Despesa pode chegar a R$ 1,5 trilhão, prevê o governo federal

O governo estima que as despesas com o Benefício de Prestação Continuada (BPC), pago a idosos de baixa renda e pessoas com deficiência, devem chegar a R$ 1,48 trilhão em 2060, considerando os dois grupos. Em 2026, o valor previsto é de R$ 133 bilhões.
Os dados constam da Avaliação da Situação Financeira e Atuarial dos Benefícios Assistenciais da LOAS (Lei Orgânica da Assistência Social), publicada pelo Ministério do Desenvolvimento e Assistência Social como anexo da proposta de Lei de Diretrizes Orçamentárias (LDO) de 2026.
A LDO dá as bases do Orçamento federal do ano que vem e inclui projeções de longo prazo.

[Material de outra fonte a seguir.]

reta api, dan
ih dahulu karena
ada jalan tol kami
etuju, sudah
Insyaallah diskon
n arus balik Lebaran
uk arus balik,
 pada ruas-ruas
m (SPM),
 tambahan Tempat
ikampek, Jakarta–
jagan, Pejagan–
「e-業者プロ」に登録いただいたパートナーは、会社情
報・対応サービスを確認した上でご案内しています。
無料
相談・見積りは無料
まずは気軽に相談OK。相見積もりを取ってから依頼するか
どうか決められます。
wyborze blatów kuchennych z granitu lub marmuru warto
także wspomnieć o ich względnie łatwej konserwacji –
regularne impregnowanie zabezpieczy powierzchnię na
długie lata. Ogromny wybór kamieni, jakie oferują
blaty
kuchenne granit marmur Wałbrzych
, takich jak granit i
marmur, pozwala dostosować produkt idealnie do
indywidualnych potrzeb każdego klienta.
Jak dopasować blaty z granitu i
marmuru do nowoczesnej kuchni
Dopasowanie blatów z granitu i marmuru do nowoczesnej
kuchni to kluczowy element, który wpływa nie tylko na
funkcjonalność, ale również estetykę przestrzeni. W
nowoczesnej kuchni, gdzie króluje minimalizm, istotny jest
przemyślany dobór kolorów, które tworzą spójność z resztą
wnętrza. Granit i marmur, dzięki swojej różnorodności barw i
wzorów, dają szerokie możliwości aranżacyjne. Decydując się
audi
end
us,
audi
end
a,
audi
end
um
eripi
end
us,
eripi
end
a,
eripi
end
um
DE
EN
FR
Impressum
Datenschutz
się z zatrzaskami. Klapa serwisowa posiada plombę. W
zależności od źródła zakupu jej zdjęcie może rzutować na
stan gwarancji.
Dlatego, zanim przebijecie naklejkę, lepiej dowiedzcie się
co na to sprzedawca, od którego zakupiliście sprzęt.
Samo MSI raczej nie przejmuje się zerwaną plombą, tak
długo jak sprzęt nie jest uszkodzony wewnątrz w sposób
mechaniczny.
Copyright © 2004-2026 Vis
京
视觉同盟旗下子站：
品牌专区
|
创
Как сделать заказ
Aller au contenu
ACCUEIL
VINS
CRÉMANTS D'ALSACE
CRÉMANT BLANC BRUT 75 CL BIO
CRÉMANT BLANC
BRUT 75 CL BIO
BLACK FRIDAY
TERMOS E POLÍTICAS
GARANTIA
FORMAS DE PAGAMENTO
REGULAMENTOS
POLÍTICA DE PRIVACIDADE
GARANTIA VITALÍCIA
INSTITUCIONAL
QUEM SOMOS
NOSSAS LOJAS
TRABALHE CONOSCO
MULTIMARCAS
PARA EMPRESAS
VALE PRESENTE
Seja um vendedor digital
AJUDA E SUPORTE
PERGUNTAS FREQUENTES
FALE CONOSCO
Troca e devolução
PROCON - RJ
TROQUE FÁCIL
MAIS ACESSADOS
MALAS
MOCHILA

Hoje, o BPC é pago a mais de 6,7 milhões de brasileiros, dos quais cerca de 2,7 milhões são idosos e 4 milhões pessoas com deficiência. Cada um recebe um salário mínimo por mês, independentemente de ter contribuído para a Previdência. O benefício é pago a quem comprovar renda familiar por pessoa de até um quarto do salário mínimo.
Em 2026, o gasto com idosos está estimado em R$ 54,7 bilhões, e com pessoas com deficiência, R$ 78,6 bilhões. Já em 2060, essas cifras devem atingir, respectivamente, R$ 830,3 bilhões e R$ 655,7 bilhões (somando R$ 1,48 trilhões).
O número de beneficiários idosos deve quase triplicar, passando de 2,7 milhões para 7,9 milhões, enquanto o de pessoas com deficiência deve subir para 6,2 milhões.
Segundo o ministério, o aumento reflete o envelhecimento da população, o crescimento demográfico e a persistência de fatores estruturais de vulnerabilidade, como informalidade no mercado de trabalho e pobreza extrema.
O economista Ricardo Paixão observa que outros setores que consomem grandes volumes do orçamento permanecem intocados, como incentivos fiscais a empresas, que somam cerca de R$ 800 bilhões, emendas parlamentares (cerca de R$ 70 bilhões) e gastos com as Forças Armadas (quase R$ 100 bilhões), considerados excessivos ao orçamento do País.
“O discurso de equilíbrio fiscal deve ser mais amplo, distribuindo os ajustes em diversas áreas e não penalizando os mais vulneráveis”.